Using AI in your business, without compromising client relationships
- Amanda Dunklin

- Oct 12
- 3 min read
There is one defining factor I see in the adoption of AI that will determine if the investment will garner ROI or just a whole lot of upset clients.
The opportunities tech has given us today are apparent. We are connected at the click of a button despite miles or time zones. I am grateful for the opportunities while being absolutely baffled by the direction some are taking in their businesses to leverage them.
Big businesses have made quick work of automating call centers, help desks and it is becoming the norm to go to battle with a chatbot to troubleshoot for at least four rounds before a human intervenes. The market is not super jazzed about the risk or loss of their roles to AI already; salt in the wound to do battle with the same AI tools.
Telecomm providers are under scrutiny with an active petition titled, 'Require phone companies to offer an option to speak with a human', with the petition starter citing:
'Canadian citizens, who pay for these services, should not face the roadblock of automated messages that fail to address individual needs.'
They're not wrong.
City News shared recently in their article here, their discussion with the owner of MyBillsAreHigh.com, Mohammed Halabi, who negotiates telecom and internet contracts for businesses and individuals. Notably, the article cites results from research ServiceNow conducted in partnership with Opinium that read:
'Around 44 per cent of Canadians reported they were open to using tools such as chatbots in 2024 and one-in-10 this year said they trust voice assistants to handle basic support tasks.'
If you want your business to win in the age of AI, be the business that has a direct line to a human.
Seeing businesses like real estate agencies have AI as their first point of contact to clients and prospective clients while their agents are doing .... paperwork.... is a bit wild.

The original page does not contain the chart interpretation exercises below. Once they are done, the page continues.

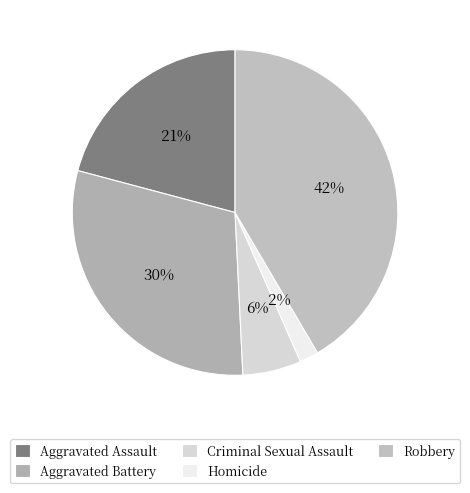

Approximately how many times larger is the value at Aggravated Battery compared to Homicide?

15.9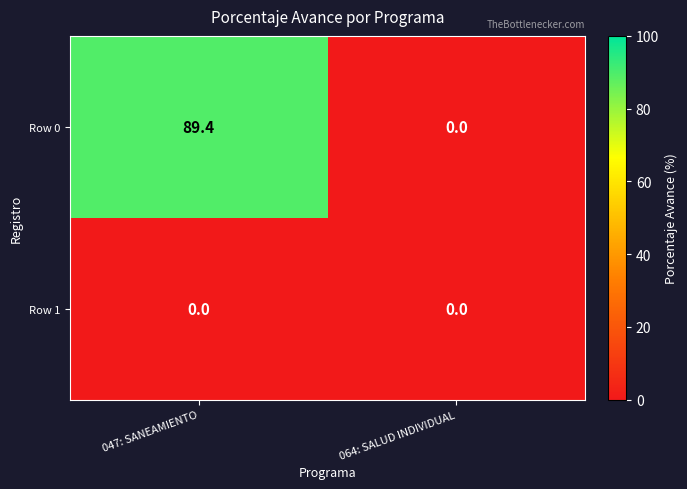

The Row 0 series shows 89.4 at 047: SANEAMIENTO. True or false?

True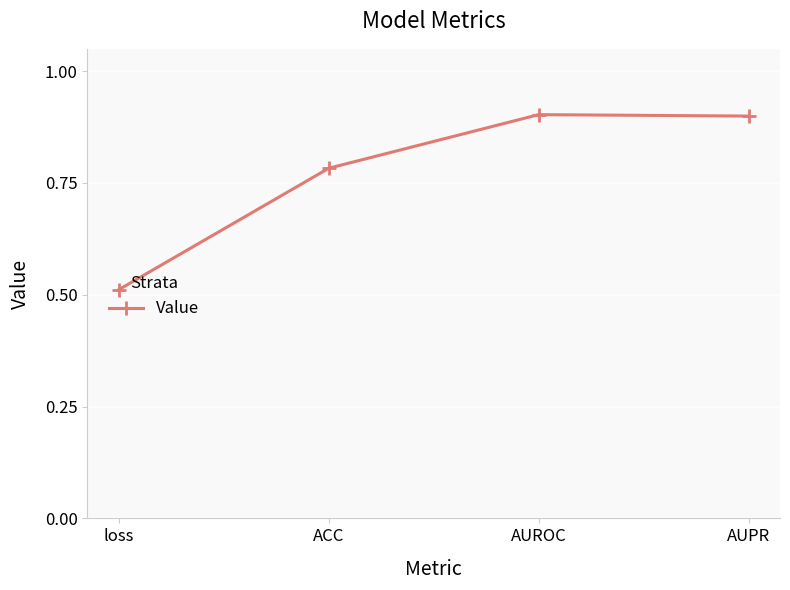

What is the sum of the values at AUROC and AUPR?

1.8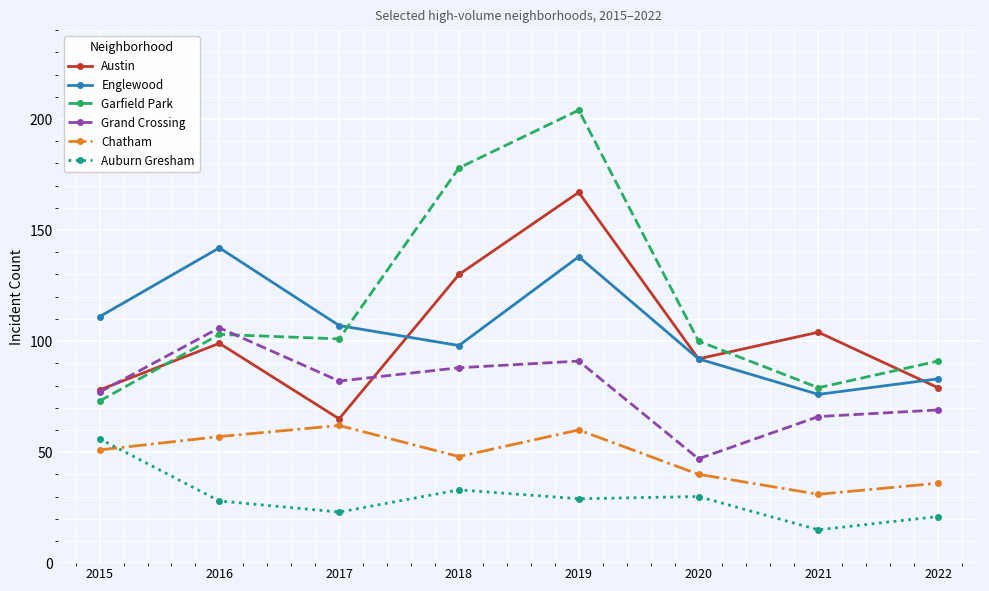

Rank the series by their maximum value, from lowest to highest.

Auburn Gresham, Chatham, Grand Crossing, Englewood, Austin, Garfield Park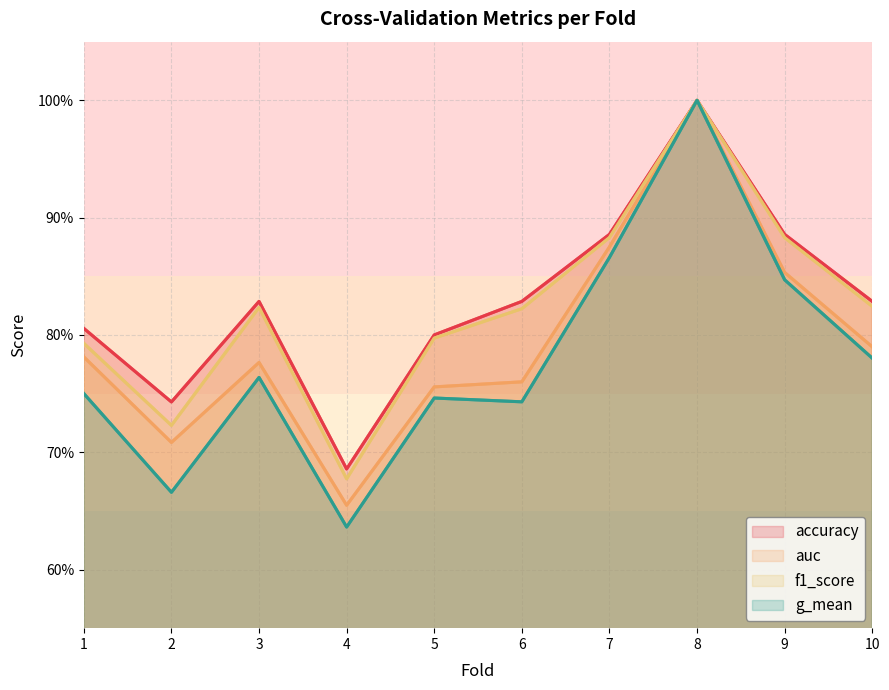

At which category does auc reach its first local valley?

2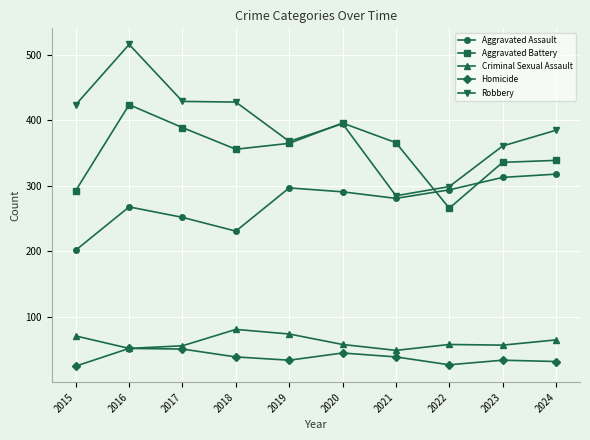

The value of Homicide at 2021 is 39. True or false?

True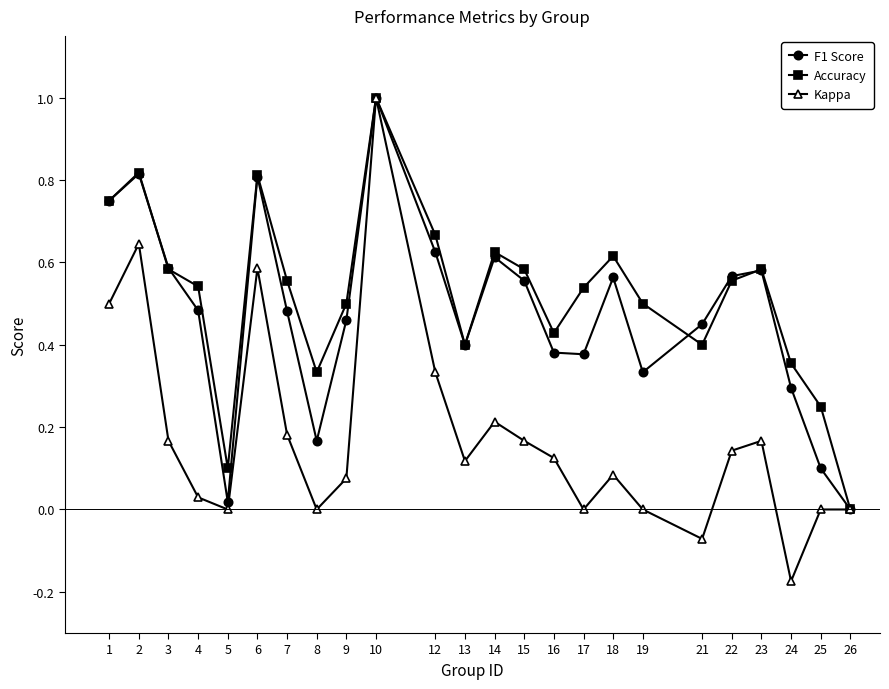

True or false: Kappa has more than 2 points higher than both neighbors.

True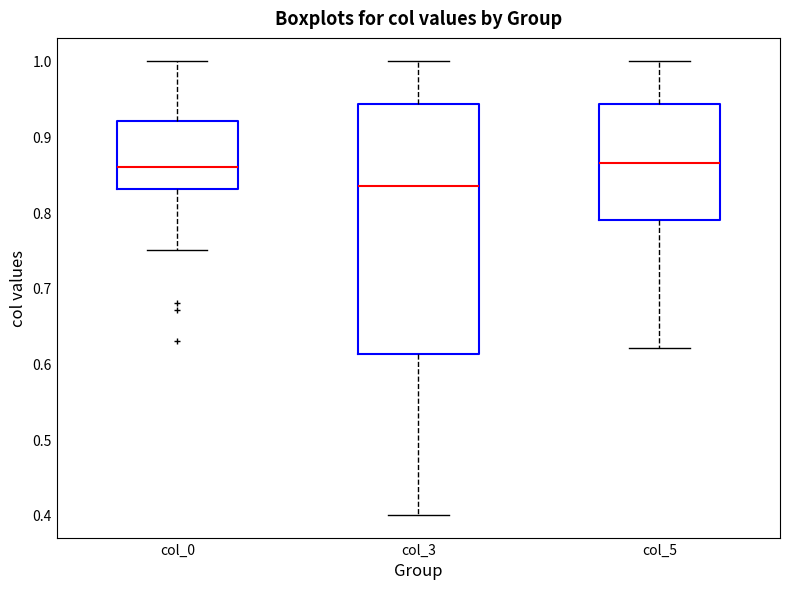

Where is the lower edge of the box for col_5 on the y-axis? The values are not printed on the chart, so give them approximately, as read against the axis.

0.79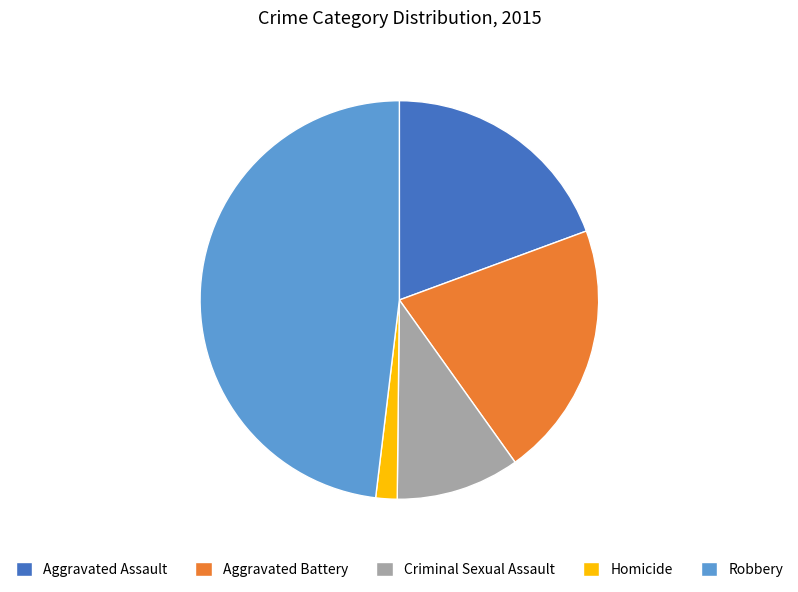

Rank the categories by value from highest to lowest.

Robbery, Aggravated Battery, Aggravated Assault, Criminal Sexual Assault, Homicide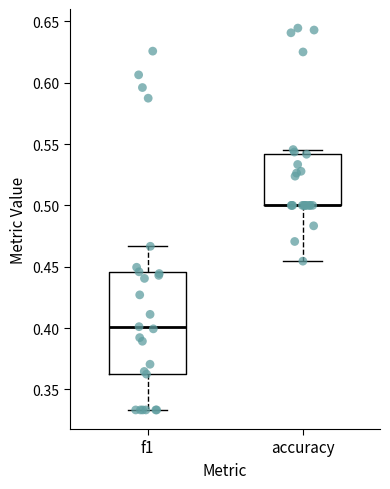

Reading left to right, read every box against the y-axis: the position of its median line, the range the box covers, and the ends of its whiskers. The values are not printed on the chart, so give them approximately, as read against the axis.

f1: median 0.400, box 0.365 to 0.445, whiskers 0.335 to 0.465
accuracy: median 0.500 (drawn on the box's lower edge), box 0.500 to 0.540, whiskers 0.455 to 0.545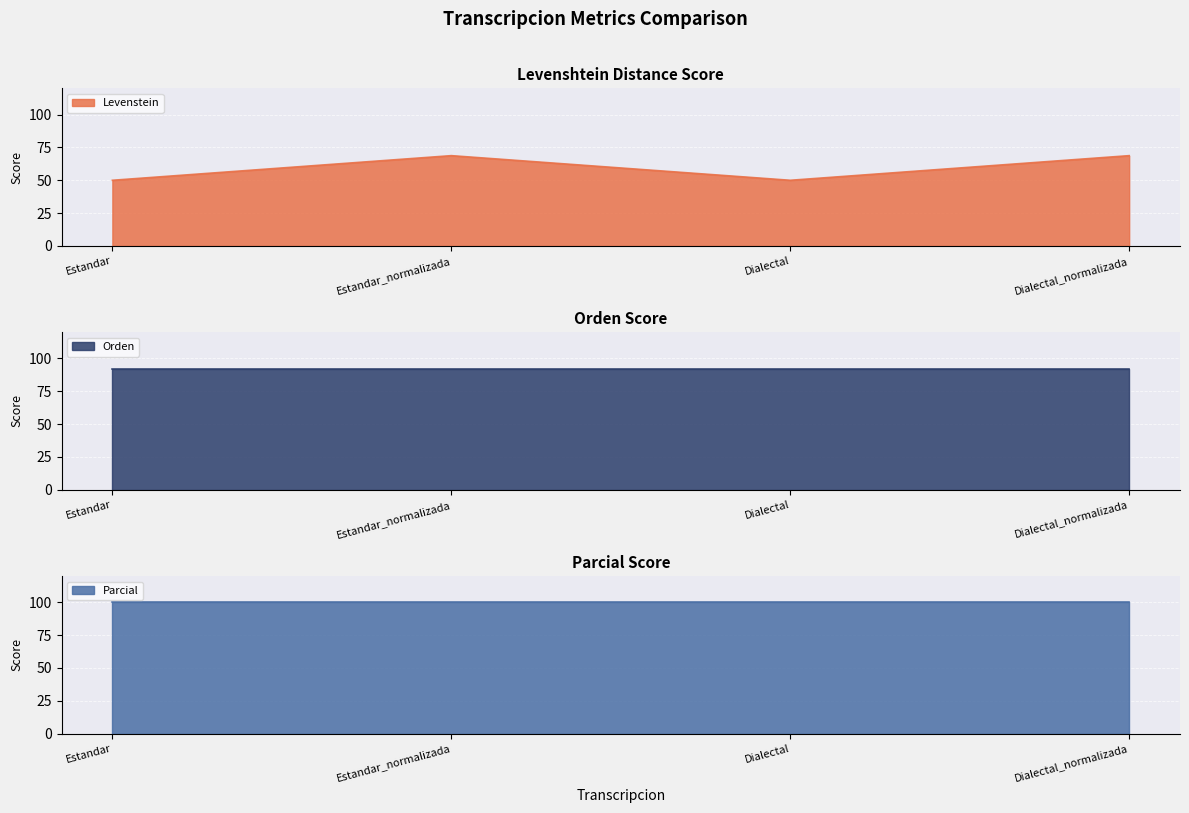

The value of Levenstein at Dialectal is 67.6. True or false?

False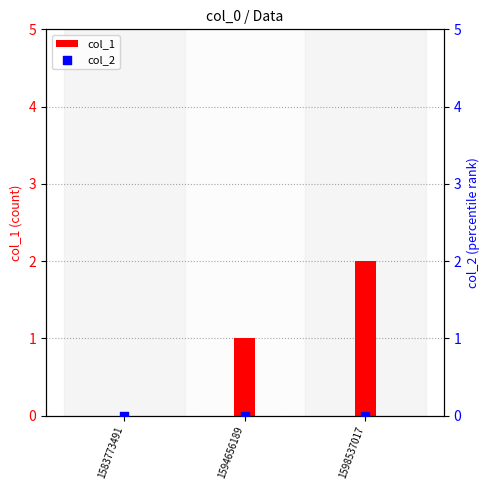

Which series contains the highest Y value?

col_1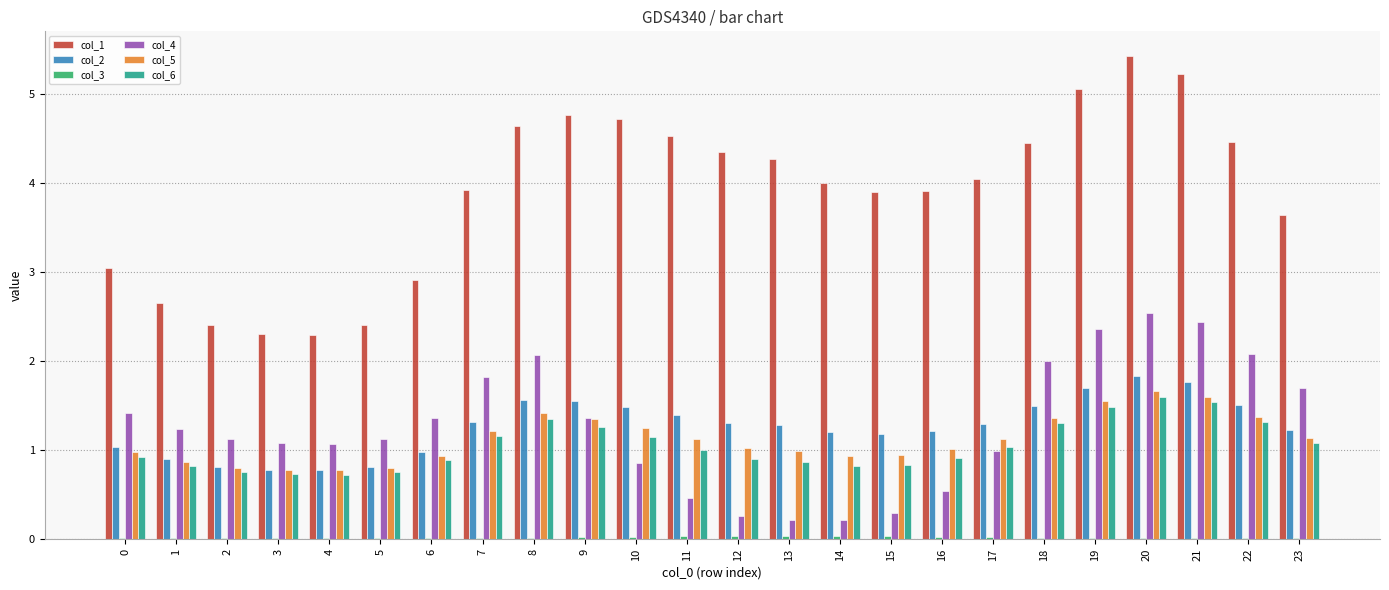

Which series has the largest total across all categories?

col_1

There are several ways AI can help businesses do more with less, increase time available for professionals to do what they signed up to do while maintaining the highest degree of client care.
Here are five:
Notetakers that not only summarize meetings but also automatically create tasks from the action items with the appropriate workflows and share automatically with the appropriate people.
Automated filing and knowledge sharing tools will turn messy google drives into a central base of legacy knowledge that anyone can ask a question of for an immediate answer aligning with company documentation.
Predicative tools to forecast service surge demands that connect to inventory management and alert what resources will be required for the coming days and weeks.
Research. I could scream this from the rooftops. If you're in any role that benefits from truly understanding your clients, having AI prepare a briefing package ahead of meetings will save you hours, deepen relationships and some are highly customizable to provide information you would normally seek manually.
Automated feedback loops. If there is one time I would advise using AI to engage with clients, it is to get their feedback on services so they can be honest without fear of hurting feelings.